* _ФРАГМЕНТ ИСТОЧНИКА_:

Обновление проводится «сверху» директивным решением – снести старую Коммунарку, на ее месте построить красивые дома, а жителей отселить на окраину. Для чего уже отрезаны огороды, вырублены яблони («семьсот штук извели»), порушена связь с канализацией. Несмотря на эти крутые меры, коммунарцы переезжать не хотят, цепляются за свое старье. «Что же нам государство дожить-то толком не даст?! – чуть не с плачем говорят они. – Как жить без земли?!».

Земля для жителей Коммунарки – главная кормилица. У государства они не просят вспомоществования даже когда болеют («к докторам-то отроду не хаживали и моды такой не держим. Над картошкой подышишь да чаю попьешь с малиной, да кирпич накалишь – сунешь под поясницу и, Бог даст, полегчает…»). И потому понять не могут: за что отбирают землю, когда «пустырей-то скоко, строй – не хочу!». И вот на голову «дареный кашемировый плат», документы – в газету – и чуть ли не ползком («спина болит, ноги не ходят, пальтушка не греет») к властям-заступничкам. Мол, «мы ли не заслужили?! То были и в пир и в мир – всё: «Давай, девки, давай поднажмем! – а то выметайтесь!». «Не надо нам дворцов культурных, а дали б век свой в старых хатах дожить…»

* _ИСХОДНЫЕ ДАННЫЕ_:
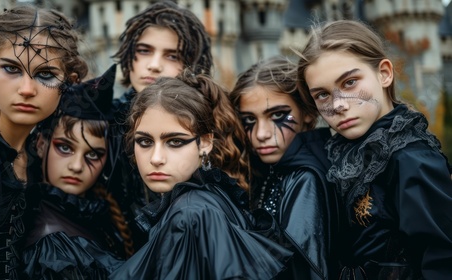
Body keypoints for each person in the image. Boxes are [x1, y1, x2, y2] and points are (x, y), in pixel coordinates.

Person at [296, 19, 452, 279]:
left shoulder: (411, 158)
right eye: (322, 94)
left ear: (384, 73)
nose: (338, 105)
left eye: (349, 83)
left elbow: (442, 261)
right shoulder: (341, 155)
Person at [110, 70, 292, 279]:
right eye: (145, 142)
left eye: (175, 142)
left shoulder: (190, 214)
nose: (156, 158)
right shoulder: (205, 200)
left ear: (205, 142)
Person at [0, 5, 88, 279]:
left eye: (45, 74)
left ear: (68, 83)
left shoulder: (39, 151)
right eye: (11, 69)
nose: (26, 90)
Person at [110, 0, 214, 249]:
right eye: (144, 50)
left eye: (172, 55)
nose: (154, 65)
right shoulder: (104, 121)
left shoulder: (218, 122)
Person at [229, 55, 340, 280]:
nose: (261, 134)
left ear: (308, 113)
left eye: (278, 116)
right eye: (249, 120)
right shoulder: (273, 170)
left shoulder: (305, 178)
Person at [20, 64, 131, 279]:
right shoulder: (50, 240)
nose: (76, 166)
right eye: (65, 148)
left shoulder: (100, 211)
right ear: (41, 145)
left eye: (93, 155)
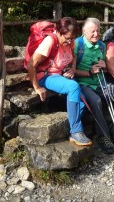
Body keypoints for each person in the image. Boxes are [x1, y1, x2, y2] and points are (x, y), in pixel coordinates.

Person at [26, 17, 91, 146]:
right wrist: (36, 87)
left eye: (72, 38)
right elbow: (31, 64)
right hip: (45, 75)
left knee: (83, 103)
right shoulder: (50, 41)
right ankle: (76, 131)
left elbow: (73, 56)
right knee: (73, 86)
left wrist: (72, 68)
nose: (70, 41)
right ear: (59, 32)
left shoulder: (70, 41)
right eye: (67, 38)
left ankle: (67, 127)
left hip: (59, 75)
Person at [74, 18, 114, 153]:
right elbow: (72, 70)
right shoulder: (78, 44)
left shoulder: (101, 45)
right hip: (84, 84)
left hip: (101, 82)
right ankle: (103, 137)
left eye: (98, 31)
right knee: (96, 101)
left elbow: (105, 67)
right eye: (92, 31)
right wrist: (89, 72)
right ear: (84, 31)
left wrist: (104, 66)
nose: (96, 34)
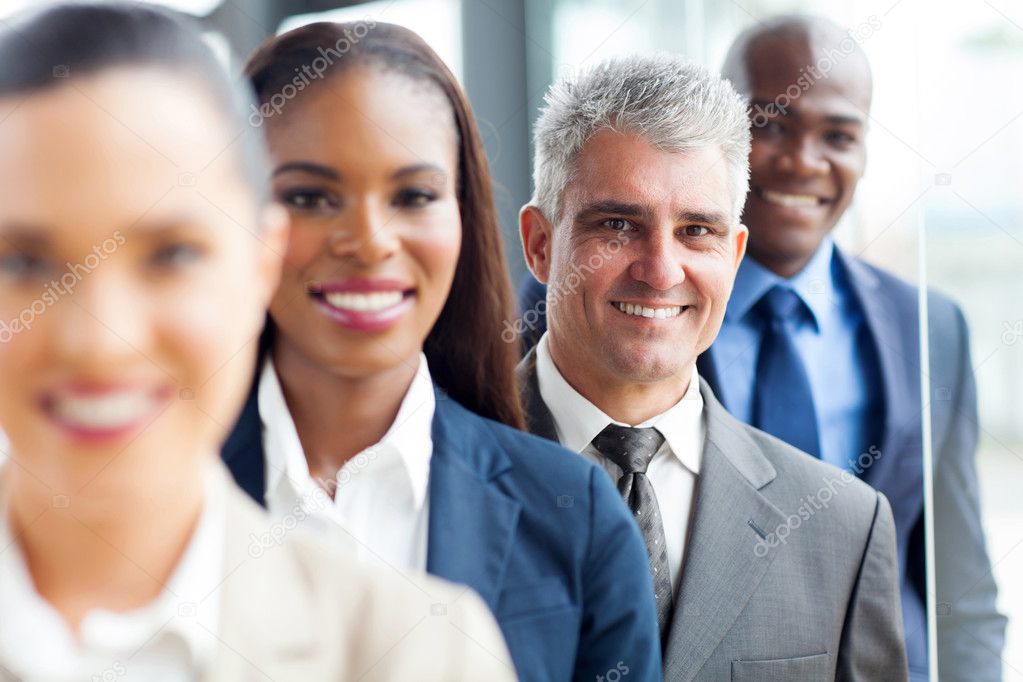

* _ЗАДАНИЯ ДЛЯ ВЫПОЛНЕНИЯ_:
- A) Ответьте на вопросы по фрагменту о Коммунарке:
(i) Что, согласно решению «сверху», предполагается построить на месте старой Коммунарки?
(ii) Сколько яблонь, по словам жителей, было вырублено?
(iii) Что, по словам жителей, следует накалить и положить под поясницу во время болезни?
- B) Возобновите фрагмент о жителях Коммунарки, начав сразу после его последней фразы.

* _ОТВЕТЫ К УПРАЖНЕНИЮ_:
- A)
(i) Красивые дома.
(ii) Семьсот.
(iii) Кирпич.

- B)
Но противятся обновлению только старики (да кто их слушает!). Дети и внуки (в их числе Саня и Сергей Киселевы) ждут с нетерпением: «И будут подъем, эйфория и смелость... И будет изумление – это надо, как притерпелись!.. И придет неодолимое романтическое желание быть с Историей заодно: обличать, свергать, аплодировать...».

Киселевы присутствуют при рождении новых ценностей, признавших и Бога, (в которого кстати не верили ни Саня, ни ее муж, впитавшие с молоком советской матери, что Бога нет), и деньги, прежде считавшиеся низменной материей ("говорить о них – все равно, что прилюдно догола раздеваться..."). Но скоро им становится ясно, что по сути ничего не изменилось, просто место стародавнего Бога, занял молодой божок – «золотой телец»

С удивлением узнавали Киселевы, что те, кому они аплодировали за обещание лучшей жизни, маленькую Францию и маленькую Америку построили только для себя. А сами Киселевы и иже с ними как были, так и остались при своих интересах с тем же советским угнетающим бытом в хрущевках – шесть метров на человека, с теми же кухонными «диссидентскими» разговорами под рюмку водки и под стуки и ругань соседей. И вырывается горькое: «Для чего такие кухни маленькие, для чего такие стенки тонкие, для чего с утра до вечера эта килька... На, говорят, полтинник, живи, как человек…»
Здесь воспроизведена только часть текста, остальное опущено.